EXERCISE
From the entries below, return exactly the lines beginning at the one that contains "18: (384, 551)" and ending at the one that contains "30: (384, 403)", both of them included, and only those lines.

EXERCISE DATA
§ §
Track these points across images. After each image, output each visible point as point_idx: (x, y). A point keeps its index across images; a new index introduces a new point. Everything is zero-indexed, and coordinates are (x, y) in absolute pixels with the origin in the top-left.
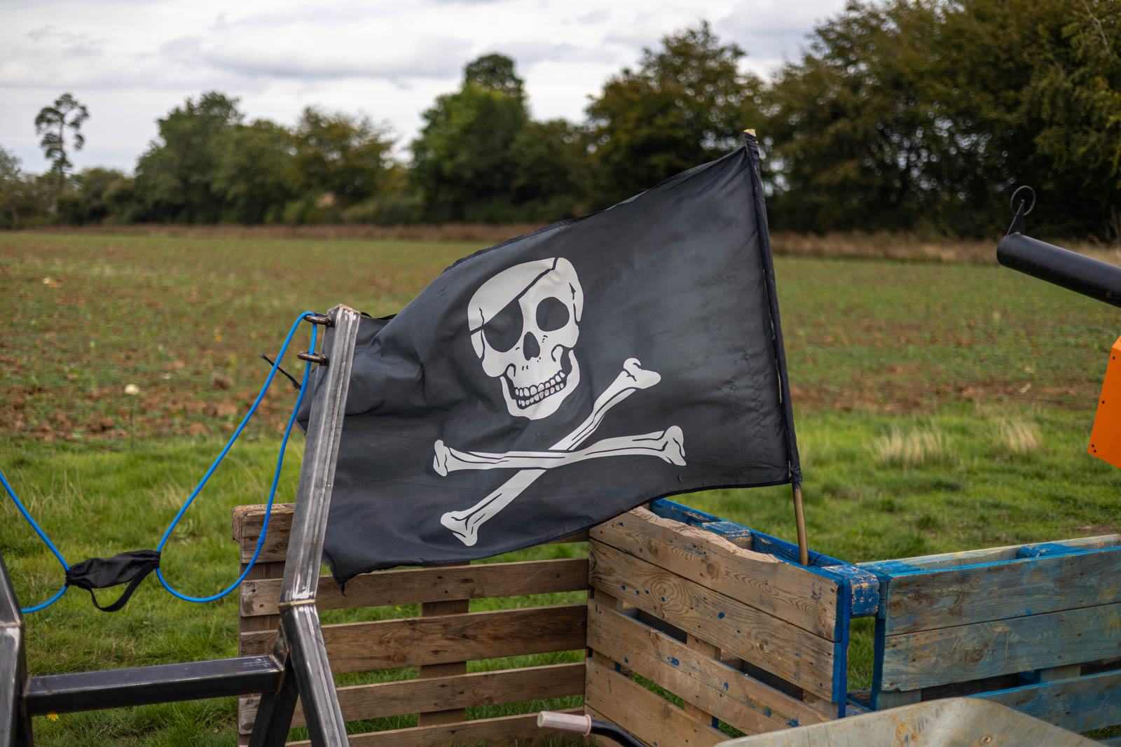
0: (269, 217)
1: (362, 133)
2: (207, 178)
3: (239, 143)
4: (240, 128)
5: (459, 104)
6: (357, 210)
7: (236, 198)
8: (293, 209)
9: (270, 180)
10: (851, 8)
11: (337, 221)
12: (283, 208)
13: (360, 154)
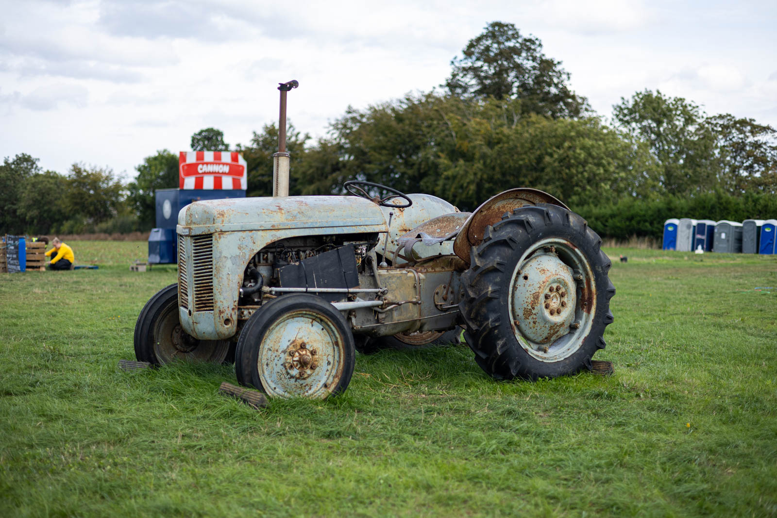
§ §
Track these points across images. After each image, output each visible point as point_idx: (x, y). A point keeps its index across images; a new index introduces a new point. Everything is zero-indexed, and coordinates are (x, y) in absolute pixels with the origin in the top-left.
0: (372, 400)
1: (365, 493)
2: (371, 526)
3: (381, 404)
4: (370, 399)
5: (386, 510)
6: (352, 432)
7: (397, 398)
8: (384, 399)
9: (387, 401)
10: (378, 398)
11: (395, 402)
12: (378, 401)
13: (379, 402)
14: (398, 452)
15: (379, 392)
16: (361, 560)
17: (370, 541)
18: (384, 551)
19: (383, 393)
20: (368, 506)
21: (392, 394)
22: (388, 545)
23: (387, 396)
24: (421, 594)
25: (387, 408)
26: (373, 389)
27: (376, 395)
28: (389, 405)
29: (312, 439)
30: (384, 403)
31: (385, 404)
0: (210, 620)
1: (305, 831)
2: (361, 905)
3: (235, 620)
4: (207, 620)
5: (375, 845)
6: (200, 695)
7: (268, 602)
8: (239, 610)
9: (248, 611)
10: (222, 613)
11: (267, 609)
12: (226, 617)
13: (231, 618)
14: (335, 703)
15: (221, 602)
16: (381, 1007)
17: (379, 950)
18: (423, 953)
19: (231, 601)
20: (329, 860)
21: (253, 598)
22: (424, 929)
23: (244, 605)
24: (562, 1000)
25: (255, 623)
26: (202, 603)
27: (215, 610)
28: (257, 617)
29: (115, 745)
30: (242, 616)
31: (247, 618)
§ §
REPLY
18: (384, 551)
19: (383, 393)
20: (368, 506)
21: (392, 394)
22: (388, 545)
23: (387, 396)
24: (421, 594)
25: (387, 408)
26: (373, 389)
27: (376, 395)
28: (389, 405)
29: (312, 439)
30: (384, 403)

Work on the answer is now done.